In order to make a comprehensive analysis of the relationship between mean evaporation rates with rainfall, temperature and relative humidity, linear regression and correlation analyses were performed (Figure 5). It was noted that, there was a negative correlation between the monthly mean rainfall and the monthly mean evaporation (r = -0.43 and R2 = 0.18), whereas a positive correlation was observed between the monthly mean temperature and the mean evaporation (r = 0.46 and R2 = 0.21). Though the monthly mean rainfall and evaporation shown a negative correlation, as mentioned earlier, the evaporation rate is highly depends on the local rainfall characteristics. However, relative humidity and evaporation showed a comparatively higher negative correlation (r = -0.57 and R2 = 0.32). Though the correlation and linear regression was moderate, the combined effects of these parameters likely influenced the higher rate of evaporation in the LRB. In order to establish and understand the exact co-existence of hydro-meteorological variables more detailed measurements of rainfall, daily temperature, humidity and wind speed along with evaporation is necessary.
Conclusion
Statistical trend analysis for annual rainy days, non-rainy days and evaporation data from the Limbang River Basin analyzed through linear regression model, Mann Kendall and Sen's slope methods indicates significant increasing trends in annual rainy days and evaporation rates and a decreasing trend in non-rainy days.
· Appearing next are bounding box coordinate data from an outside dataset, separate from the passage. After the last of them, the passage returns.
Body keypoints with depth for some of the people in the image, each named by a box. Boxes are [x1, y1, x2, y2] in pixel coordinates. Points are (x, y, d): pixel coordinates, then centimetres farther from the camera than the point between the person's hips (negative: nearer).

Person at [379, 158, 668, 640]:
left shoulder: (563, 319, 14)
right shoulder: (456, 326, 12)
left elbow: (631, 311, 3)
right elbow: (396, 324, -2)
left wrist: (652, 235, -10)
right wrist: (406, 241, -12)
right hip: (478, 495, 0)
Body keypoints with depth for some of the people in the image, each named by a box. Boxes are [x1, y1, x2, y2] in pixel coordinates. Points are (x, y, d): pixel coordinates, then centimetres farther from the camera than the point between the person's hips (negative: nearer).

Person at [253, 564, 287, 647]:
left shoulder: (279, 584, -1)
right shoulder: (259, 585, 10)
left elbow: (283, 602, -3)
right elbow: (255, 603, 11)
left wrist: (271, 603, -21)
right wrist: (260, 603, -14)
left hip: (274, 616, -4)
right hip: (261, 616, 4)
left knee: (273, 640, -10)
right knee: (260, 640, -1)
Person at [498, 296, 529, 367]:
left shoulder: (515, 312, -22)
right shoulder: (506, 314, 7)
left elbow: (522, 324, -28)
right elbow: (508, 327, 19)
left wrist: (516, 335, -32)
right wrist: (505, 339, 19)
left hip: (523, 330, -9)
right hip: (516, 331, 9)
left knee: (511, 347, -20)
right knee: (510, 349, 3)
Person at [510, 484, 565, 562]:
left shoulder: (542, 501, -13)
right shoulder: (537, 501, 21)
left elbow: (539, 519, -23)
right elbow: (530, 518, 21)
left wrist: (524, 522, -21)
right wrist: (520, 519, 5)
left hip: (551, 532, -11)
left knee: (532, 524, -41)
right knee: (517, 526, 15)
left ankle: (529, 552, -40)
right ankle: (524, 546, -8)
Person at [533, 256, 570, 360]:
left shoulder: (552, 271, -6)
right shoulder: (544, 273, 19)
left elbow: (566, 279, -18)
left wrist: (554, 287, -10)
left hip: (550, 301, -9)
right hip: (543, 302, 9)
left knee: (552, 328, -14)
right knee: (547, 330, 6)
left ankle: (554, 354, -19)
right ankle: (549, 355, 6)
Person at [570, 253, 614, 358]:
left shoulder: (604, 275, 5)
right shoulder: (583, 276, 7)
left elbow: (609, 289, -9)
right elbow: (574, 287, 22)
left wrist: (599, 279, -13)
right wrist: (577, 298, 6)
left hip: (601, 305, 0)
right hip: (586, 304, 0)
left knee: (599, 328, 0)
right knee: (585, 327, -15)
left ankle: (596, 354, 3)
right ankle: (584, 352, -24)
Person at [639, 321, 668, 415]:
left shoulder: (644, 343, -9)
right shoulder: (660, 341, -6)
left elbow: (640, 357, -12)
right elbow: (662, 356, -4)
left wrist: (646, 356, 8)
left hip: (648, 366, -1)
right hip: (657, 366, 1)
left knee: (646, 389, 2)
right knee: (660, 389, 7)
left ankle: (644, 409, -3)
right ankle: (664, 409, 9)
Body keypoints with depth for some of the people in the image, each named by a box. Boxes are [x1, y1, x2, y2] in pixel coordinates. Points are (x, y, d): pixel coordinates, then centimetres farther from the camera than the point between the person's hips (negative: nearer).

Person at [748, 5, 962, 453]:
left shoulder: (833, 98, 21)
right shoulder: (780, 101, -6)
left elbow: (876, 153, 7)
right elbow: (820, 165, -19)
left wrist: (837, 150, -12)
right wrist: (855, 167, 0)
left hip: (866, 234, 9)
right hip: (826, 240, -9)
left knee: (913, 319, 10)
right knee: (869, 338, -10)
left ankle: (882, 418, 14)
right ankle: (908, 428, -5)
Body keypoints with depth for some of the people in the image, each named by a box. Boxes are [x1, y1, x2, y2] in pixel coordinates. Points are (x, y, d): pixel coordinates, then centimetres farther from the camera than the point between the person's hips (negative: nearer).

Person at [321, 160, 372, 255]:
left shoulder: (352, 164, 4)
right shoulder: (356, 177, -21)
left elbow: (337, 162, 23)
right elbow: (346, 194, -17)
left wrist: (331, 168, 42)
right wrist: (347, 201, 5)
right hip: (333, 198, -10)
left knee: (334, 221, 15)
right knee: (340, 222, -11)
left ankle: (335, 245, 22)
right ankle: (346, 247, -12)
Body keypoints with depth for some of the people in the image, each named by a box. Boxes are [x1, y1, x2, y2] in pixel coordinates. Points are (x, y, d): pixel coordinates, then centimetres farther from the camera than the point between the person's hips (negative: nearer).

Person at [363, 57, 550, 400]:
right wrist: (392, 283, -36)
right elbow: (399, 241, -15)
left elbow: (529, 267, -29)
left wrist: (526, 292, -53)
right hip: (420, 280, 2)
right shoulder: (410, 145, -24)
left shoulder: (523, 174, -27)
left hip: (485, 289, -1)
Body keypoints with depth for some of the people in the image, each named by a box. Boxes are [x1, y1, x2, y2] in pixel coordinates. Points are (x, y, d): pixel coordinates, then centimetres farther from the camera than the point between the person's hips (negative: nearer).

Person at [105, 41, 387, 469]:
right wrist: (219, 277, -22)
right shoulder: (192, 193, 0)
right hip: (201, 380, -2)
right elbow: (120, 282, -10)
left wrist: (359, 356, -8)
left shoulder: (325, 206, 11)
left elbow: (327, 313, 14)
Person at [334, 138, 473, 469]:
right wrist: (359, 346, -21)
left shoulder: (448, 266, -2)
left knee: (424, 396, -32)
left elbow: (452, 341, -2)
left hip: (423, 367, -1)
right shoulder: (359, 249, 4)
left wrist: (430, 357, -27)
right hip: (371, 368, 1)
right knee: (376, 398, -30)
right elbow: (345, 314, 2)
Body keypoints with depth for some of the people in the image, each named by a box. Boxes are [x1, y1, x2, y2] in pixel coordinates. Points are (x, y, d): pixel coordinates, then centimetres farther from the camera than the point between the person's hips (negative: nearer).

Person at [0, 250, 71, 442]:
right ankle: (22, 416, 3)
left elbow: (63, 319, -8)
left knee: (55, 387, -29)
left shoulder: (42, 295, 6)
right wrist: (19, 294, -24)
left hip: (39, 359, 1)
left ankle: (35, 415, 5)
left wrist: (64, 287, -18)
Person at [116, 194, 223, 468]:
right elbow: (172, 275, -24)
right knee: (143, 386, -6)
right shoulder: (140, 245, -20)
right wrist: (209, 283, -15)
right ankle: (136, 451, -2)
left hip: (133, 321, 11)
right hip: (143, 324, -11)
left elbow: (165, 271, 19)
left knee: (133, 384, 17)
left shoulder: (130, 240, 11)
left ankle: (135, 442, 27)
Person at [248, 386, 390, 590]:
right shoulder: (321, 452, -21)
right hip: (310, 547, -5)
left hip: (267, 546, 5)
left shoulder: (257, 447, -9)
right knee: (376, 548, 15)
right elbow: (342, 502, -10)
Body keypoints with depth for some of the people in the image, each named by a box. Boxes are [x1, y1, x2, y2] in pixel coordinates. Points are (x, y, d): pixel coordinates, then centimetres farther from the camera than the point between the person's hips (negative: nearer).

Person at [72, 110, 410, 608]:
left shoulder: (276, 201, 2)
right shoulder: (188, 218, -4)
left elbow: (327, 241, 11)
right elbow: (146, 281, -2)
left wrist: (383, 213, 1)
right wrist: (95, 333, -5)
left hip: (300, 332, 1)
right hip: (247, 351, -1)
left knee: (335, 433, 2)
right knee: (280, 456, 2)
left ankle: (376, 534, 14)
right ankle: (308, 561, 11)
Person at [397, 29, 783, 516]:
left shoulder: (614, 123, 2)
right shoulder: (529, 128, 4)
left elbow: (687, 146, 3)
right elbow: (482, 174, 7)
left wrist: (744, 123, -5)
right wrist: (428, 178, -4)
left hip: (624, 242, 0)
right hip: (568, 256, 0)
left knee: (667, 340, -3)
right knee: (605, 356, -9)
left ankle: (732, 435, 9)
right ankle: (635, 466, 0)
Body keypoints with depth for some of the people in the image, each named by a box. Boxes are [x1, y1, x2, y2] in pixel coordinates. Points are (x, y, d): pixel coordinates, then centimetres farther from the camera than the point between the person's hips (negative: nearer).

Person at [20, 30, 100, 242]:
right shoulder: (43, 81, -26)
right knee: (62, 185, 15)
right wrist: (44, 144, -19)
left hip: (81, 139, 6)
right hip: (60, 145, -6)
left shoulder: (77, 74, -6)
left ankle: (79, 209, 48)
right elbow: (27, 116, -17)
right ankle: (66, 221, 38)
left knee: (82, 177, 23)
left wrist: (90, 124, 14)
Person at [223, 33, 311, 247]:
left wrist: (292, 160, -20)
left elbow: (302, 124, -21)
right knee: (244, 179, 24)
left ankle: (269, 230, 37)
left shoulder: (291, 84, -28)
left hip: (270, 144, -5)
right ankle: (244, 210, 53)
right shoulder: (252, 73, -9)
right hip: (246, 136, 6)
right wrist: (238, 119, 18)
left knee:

All the three stations showed an increasing trend in annual rainy days with highest increase in Long Napir (4.91 days/year). Similarly in the case of non-rainy days trend, the Ukong station showed the maximum decrease (-3.49 days/year). Increase in the number of rainy days in the study area suggests a positive impact on the rainfall amount in the region. Monthly evaporation trends showed an increasing trend throughout the year at the Limbang DID station whereas Ukong station showed varying trend characteristics with a maximum increase in December and a decreasing trend in June and September. Correlation analysis between the mean evaporation rate with the monthly mean rainfall, monthly mean temperature and relative humidity suggests a combined influence on increased evaporation rates. Further, the increased evaporation rate in the region is linked to the local precipitation characteristics, diurnal variation in temperature, wind characteristics and humidity. Moreover, the LRB suffers from a lack of detailed observation records of evaporation from different locations, which are critical for deriving more comprehensive evaporation characteristics of the region. Overall, the Limbang River Basin is now experiencing a greater number of rainy days with an increasing evaporation rate. The present research provided a new applied theory in the field of statistical trend determination of hydro-meteorological parameters, especially for those who are working on hydroelectric projects and the impacts of climate change at a local/regional level.